Jan Horn fulfills childhood dream to teach

When Clark County Native Jan Horn  was very young, she made up her mind that she was going to be a teacher, with no real compelling reason other than she just wanted to.

“I told my mom when I was five or six that I was going to be a teacher and that’s what I did,” Horn said. “Nobody in my immediate family was a teacher, though I had some distant relatives who were.”

Horn, a nationally-certified teacher, has now taught eighth-grade language arts at Campbell Junior High since the school’s opening four years ago, which is just the latest chapter in her career fulfilling the promise she made to her mom.

“This is my 17th year of teaching in the district,” Horn said. “I did 10 years of teaching elementary at Shearer, and this is my seventh year teaching middle school.”

When she was a child, Horn likely didn’t expect to be teaching language arts. She said it was her least favorite subject as she navigated through school, and she didn’t really learn to enjoy reading until college.

“I went to Transylvania University on a sports scholarship,” she said. “I played basketball the entire way through college.”

But along the way Horn took an interest in literature that stuck with her as she began teaching.

“I was initially hired to teach elementary math,” she said. “Then a reading position came open and I took that.”

Horn eventually switched to teaching fifth-grade language arts through the MAGNET advanced courses program at Conkwright before it became an elementary school.
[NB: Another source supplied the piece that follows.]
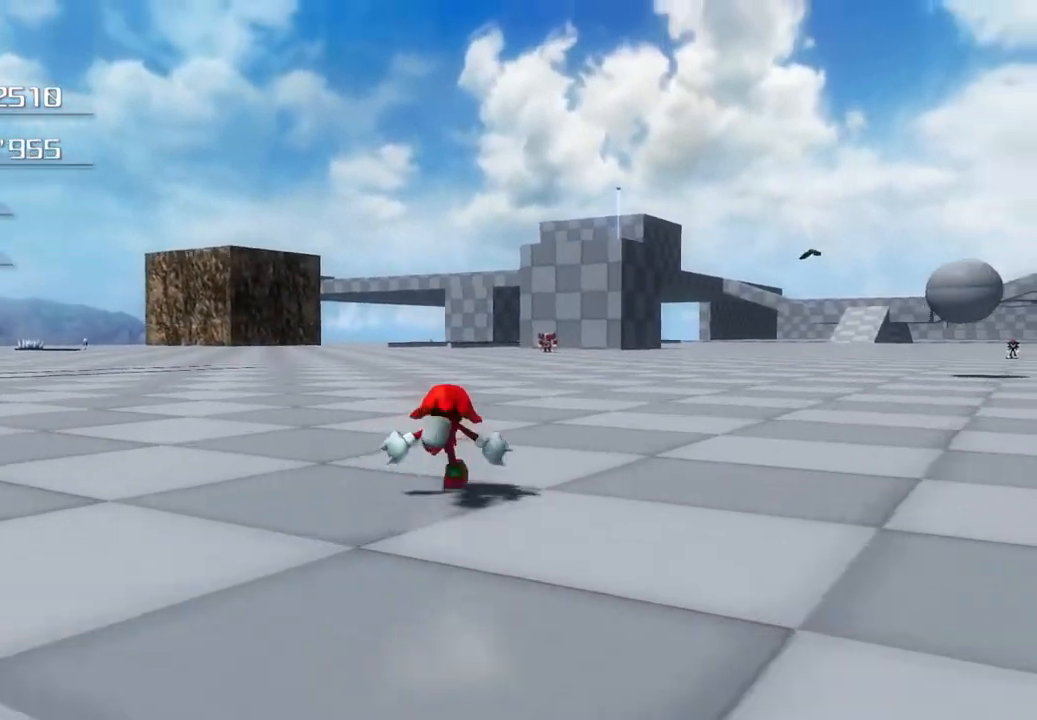
{"buttons": [], "left_stick": "down-left", "right_stick": "center", "events": [[17, "left_stick", "left"], [84, "left_stick", "down-left"]]}
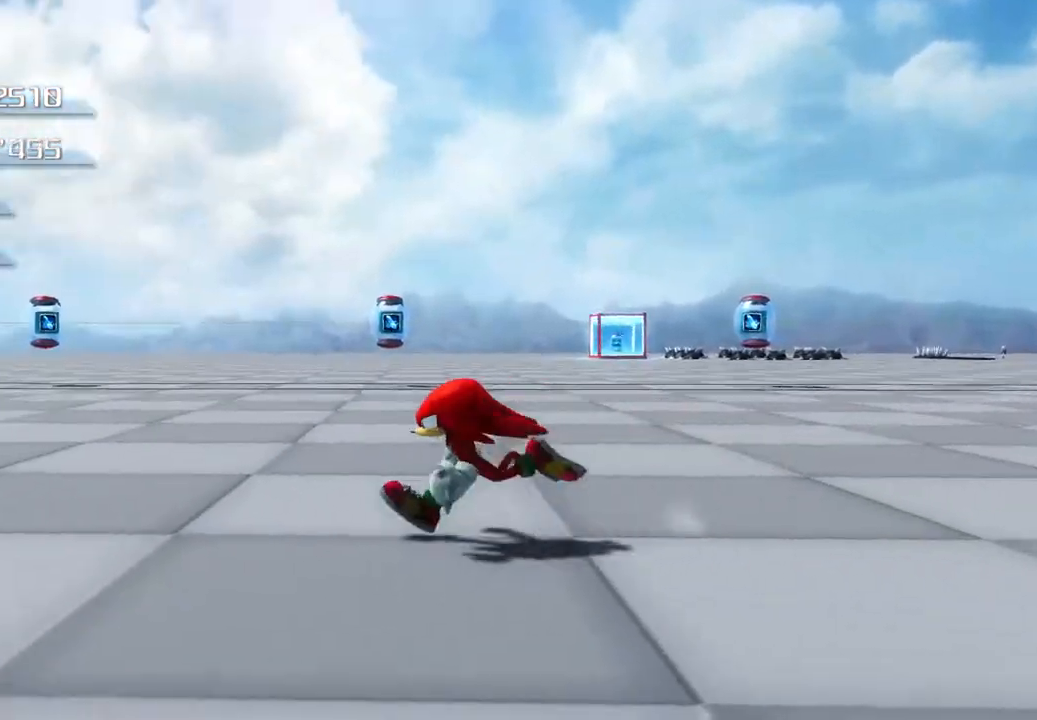
{"buttons": [], "left_stick": "down-right", "right_stick": "center", "events": [[84, "left_stick", "center"], [368, "left_stick", "down-right"]]}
While doing that, she said she began to wonder if she would find more fulfillment working with older students.

When RDC was created after the completion of the new high school, Horn requested to work with eighth graders, a decision she said she has enjoyed.

“I like the content, it’s more challenging,” Horn said. “I also like their personalities. They’re more adult-like, but yet they’re still kid-like. It’s kind of a coming-of-age time.”

Horn said working with older students enables her to have deeper conversations that dive into peer relationships and finding ways to show the real-world applications of the material being discussed.

“We started our unit this year with the movie ‘Freedom Riders’ and our overall topic is what defines success,” Horn said.

Over the course of the unit, students are looking at whether or not environment impacts success and if it can be overcome. The lesson is a part of a push on the part of language arts teachers at RDC to find more engaging topics to discuss with students.

Horn cites her background in sports as playing a part in her teaching style as well. She said she has a drive to treat everyone consistently and fairly as a part of her team, but to also encourage a competitive mindset and put hard work into what a student is passionate about.

Horn said she enjoys building up relationships with her students throughout the course of the school year, starting out as a stranger to them but building up a mutual bond of respect as the year goes by.

She said eventually she would like to make the jump to teaching in high school, but much of that decision will be based on what is happening with her own children, who are attending school at St. Agatha Academy like their mother did.

“I don’t want to become complacent,” Horn said. “I like facing challenges.”

When she isn’t teaching, Horn said she spends a lot of time supporting her children in their extracurricular activities such as sports, dance and band. She and her family live on a small farm in Clark County.